By Julia Lyon and Brooke Adams
The Salt Lake Tribune
The Salt Lake Tribune
Texas' already beleaguered foster care system faces a daunting challenge in handling the influx of up to 419 children seized from the polygamous FLDS community's isolated Eldorado ranch, social service advocates say.
The children's arrival will overwhelm an already burdened system, charges Richard Wexler, the executive director of National Coalition for Child Protection Reform, which monitors child welfare systems nationwide.
''Texas is particularly unprepared to cope with something like this," he said. "Texas happens to be in the middle of a huge foster care panic."
On Tuesday, Texas officials moved about 170 FLDS children from overcrowded Fort Concho into a nearby event center. Child placement agencies across the state were preparing to place the children into foster care.
All told, the Texas Child Protective Services said it had removed a total of 419 children, accompanied by 139 mothers, from the ranch owned by the Fundamentalist Church of Jesus Christ of Latter Day Saints. Most are staying at the historic fort, and others are now at the Wells Fargo Pavilion, both in San Angelo, Texas.
Agencies have been alerted that only girls are in need of foster care, which puzzled Irene Clements, the president of the Texas Foster Family Association.
"That's kind of the question we all have," she said. "These young girls have babies - some of them are going to be boys."
The Texas Legislature reformed the state's foster care system after a series of highly publicized abuses in 2004. Still, serious problems remain, according to a September 2007 report prepared for Texas Appleseed, a nonprofit public interest group that researches social service issues.
CPS is ill-prepared to deal with all of the children in its care, the report found. "The statistics are shocking," the report stated. "Since January 2007, nearly 500 children have spent at least one night in a state office building" due to the shortage of foster families.
Inadequate funding and growing caseloads mean "the children in Texas' foster care system will suffer," the report concluded.
Clements acknowledged: "We're already having somewhat of a capacity crisis in the state."
In fiscal year 2007, Texas provided foster care or other living arrangements to about 33,000 children. But in Tom Green County, where San Angelo is located, only 286 children were provided foster care.
Even the Houston/Dallas area, which has the most resources available, ends up sending children to other counties for care, said Johana Scot, director of the Parent Guidance Center in Austin. The center assists parents whose children have been removed.
"San Angelo doesn't have the capacity for [this]," Scot said. "If they do end up going into foster care, they'll be all over Texas. It will be a mess."
Because San Angelo is isolated in west Texas, fewer resources are immediately available - such as lawyers, judges and mental health professionals, said Scott McCown, executive director of the Center for Public Policy Priorities, an Austin-based think tank.
The challenge reminds him of the state's work marshalling resources for Hurricane Katrina evacuees, he said. CPS, in fact, has enacted a "disaster plan, so to speak," said spokeswoman Marleigh Meisner. She said a work force of 700 people from across the state is being deployed.

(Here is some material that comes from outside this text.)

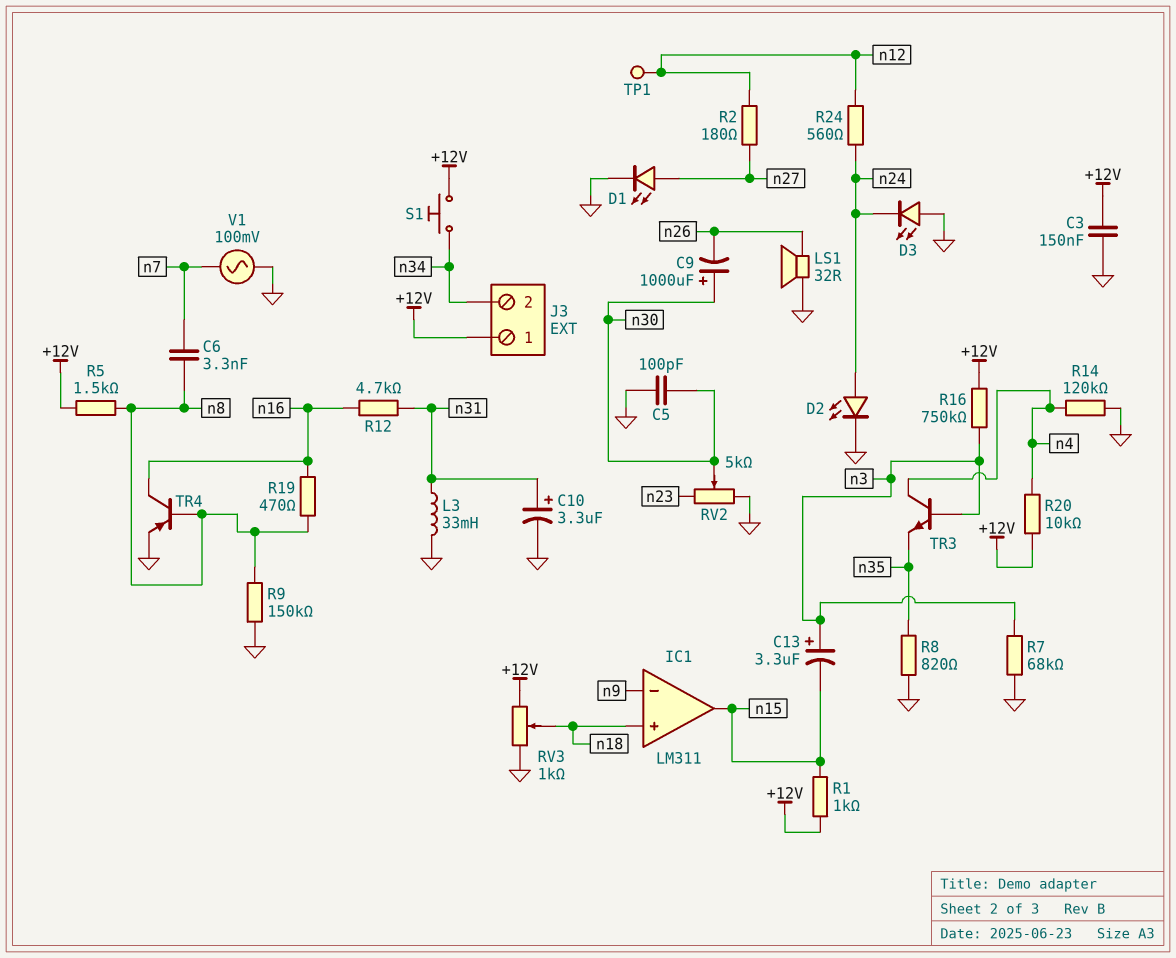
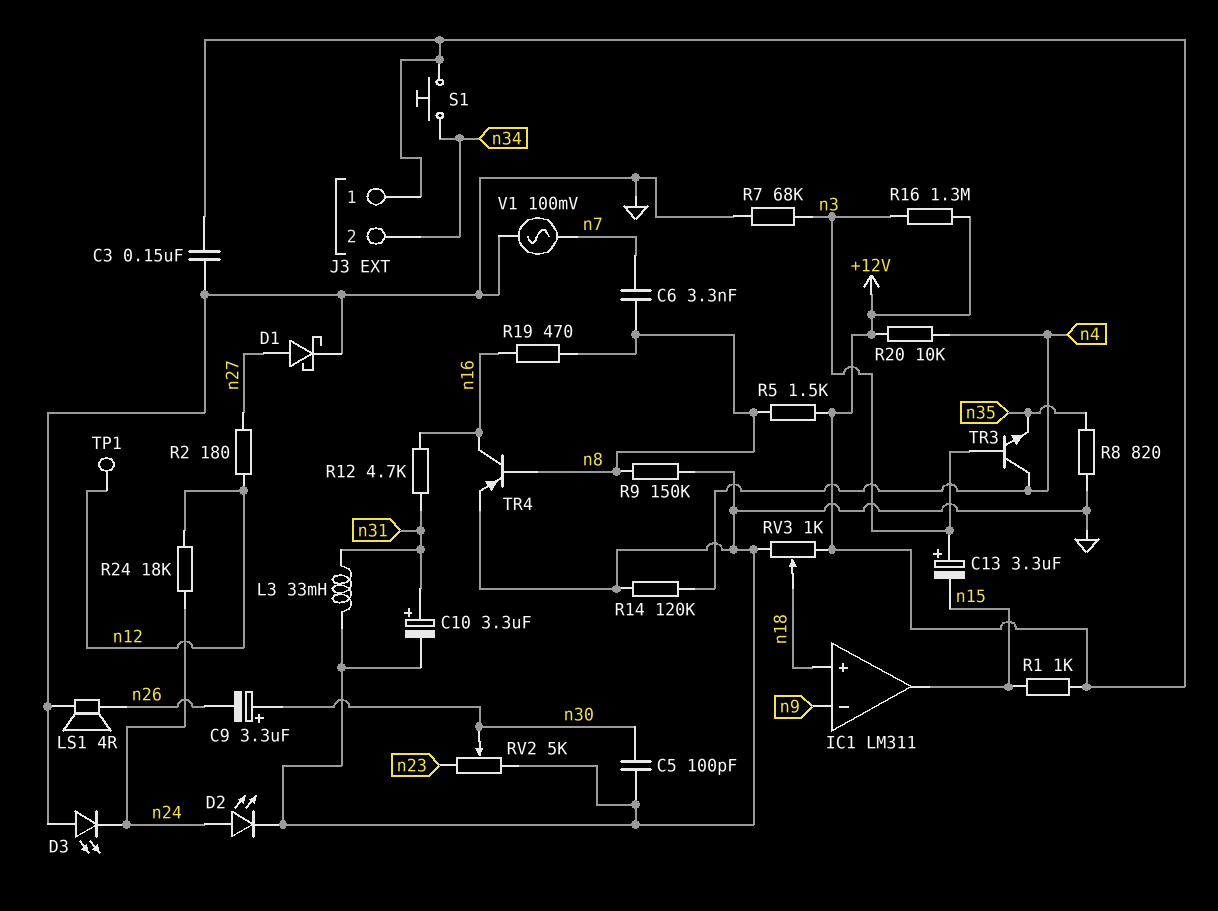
C9: 1000uF (plus n30, minus n26) -> 3.3uF (plus n30, minus n26)
D1: LED (A n27, K GND) -> schottky (A n27, K GND)
LS1: speaker 32R (GND, n26) -> speaker 4R (GND, n26)
R16: 750k (+12V, n3) -> 1.3M (+12V, n3)
R24: 560 (n12, n24) -> 18k (n12, n24)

Texas law says the state has up to 14 days after an emergency removal to hold a hearing. Indigent parents are appointed an attorney. A legal representative will also be appointed for each child.
A child can remain in foster care in Texas for up to a year, with a one-time six-month extension, at which point the state's options include terminating parental rights. Prior to the 14th day hearing, CPS doesn't "have to tell anyone anything," Scot said.
In an affidavit released Tuesday, CPS officials alleged the sect has a widespread practice of expecting young teenage girls to bear children with older men. CPS believes every child on the ranch who had not been abused was at risk of abuse, Meisner said.
But Wexler questioned the state's treatment of the women and children. "By virtue of what has happened to them, these people are victims, not perpetrators," Wexler said. "They should not be treated like detainees at Guantanamo."
The state has alerted placement organizations that there is a potential need for families for several hundred girls, said Clements, who also works for Lutheran Social Services of the South, the largest child placement agency in Texas.
Her agency has contacted families to gauge their interest and availability, and reaction has been mixed, she said. Some families have wondered how the children will fit into a normal family after being sheltered in such a different environment.
Scot said Texas law urges placements with relatives, if possible. "It is bad enough for regular kids they take, but that would be totally detrimental to these children to remove them from their mothers," she said.
Back at Fort Concho on Tuesday, reporters called out to boys walking on the grassy parade field, asking if they were being treated well. One youth shook his head, indicating no.
But as reporters moved closer to the fence, a CPS worker called the boys back and appeared to scold an older boy.
Officers then approached the media and told them to move across the street.